BG+: How much pain was being caused for the business at this point by Greenpeace? There were customer boycotts -- I presume that when you start to lose sales this becomes very real to the business? Was that the main driving factor by the decision to change the sustainability policy?
Greenbury: There was a mixture of elements. The customers, the NGOs, the management of APP and the shareholders of APP -- those four elements were all key to the massive change in our sustainability strategy.
It was tough for us at the time when Greenpeace launched reports and attacked us and launched boycotts -- it was very tough for us. It was hard for us to understand and realize what they said might be true, we were slightly in denial. We were trying to justify what we were doing, but looking back without them doing that we wouldn't be here. It was important.

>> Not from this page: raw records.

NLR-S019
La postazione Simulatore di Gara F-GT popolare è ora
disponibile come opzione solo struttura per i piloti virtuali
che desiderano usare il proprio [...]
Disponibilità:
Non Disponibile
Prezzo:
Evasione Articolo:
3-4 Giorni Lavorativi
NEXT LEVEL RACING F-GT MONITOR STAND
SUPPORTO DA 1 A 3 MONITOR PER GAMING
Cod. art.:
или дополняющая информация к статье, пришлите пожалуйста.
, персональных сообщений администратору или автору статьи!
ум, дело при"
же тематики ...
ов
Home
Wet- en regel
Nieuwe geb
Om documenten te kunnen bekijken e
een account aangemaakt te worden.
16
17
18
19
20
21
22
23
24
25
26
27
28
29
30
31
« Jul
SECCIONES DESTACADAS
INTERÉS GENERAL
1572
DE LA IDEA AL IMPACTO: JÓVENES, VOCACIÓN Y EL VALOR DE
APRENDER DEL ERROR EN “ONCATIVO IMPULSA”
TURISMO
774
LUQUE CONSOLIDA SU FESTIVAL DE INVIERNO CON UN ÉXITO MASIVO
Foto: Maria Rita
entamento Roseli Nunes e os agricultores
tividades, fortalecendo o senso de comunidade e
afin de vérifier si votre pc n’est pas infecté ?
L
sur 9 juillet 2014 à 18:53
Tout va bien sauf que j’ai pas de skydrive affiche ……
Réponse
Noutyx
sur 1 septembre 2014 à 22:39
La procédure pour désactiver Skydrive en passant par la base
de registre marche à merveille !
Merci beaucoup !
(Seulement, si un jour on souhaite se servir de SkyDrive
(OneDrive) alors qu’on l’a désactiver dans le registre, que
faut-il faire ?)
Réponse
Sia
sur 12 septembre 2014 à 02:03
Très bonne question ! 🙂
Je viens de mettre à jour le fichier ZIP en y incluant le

BG+: So you've reached a point were you are almost thanking Greenpeace for the protests and the boycotts?
Greenbury: Not almost, we thank them. We publicly say that we thank Greenpeace for their role in helping us change our strategy.
You can ask Scott. He's the external person here, I have been with the company 10 years, but he is an external party who has watched the whole process unfolding for two years.
Scott Poynton: There has been a real journey within the company. When we finally made the announcement on Feb. 5, I said to one of the shareholders that it was a shame that when we had first met two years earlier the meeting had not gone well and there had then been two years of pain and suffering that could have been avoided. But she said, "You know what, we just weren't ready then, it was not clear to us what we needed to do, we thought we were doing things right and Greenpeace was being unfair. It took us that time to come to terms and understand what we needed to do."
APP is a big operation, a complex operation, where if you stop doing that there it could have an impact over here. There were a lot of unforeseen things that could have happened, a lot of nervousness about that. But I think what we have been able to do with APP since we started to engage with them in February 2012 is not only spend my time in the head office engaging with the senior management team, but also have the field teams out in the bush getting data. They were able to say, "If you did that, this would be the impact." They were starting to be able to make forecasts and plan into the future based on solid information.
APP had some of this data themselves, it was not as if they had no information, but we were able to say, "Your data's right," or, "You could probably do this like this and it would have this result." So there was a lot of interaction between the technical teams that fed up into the policy process that we were discussing back in Jakarta.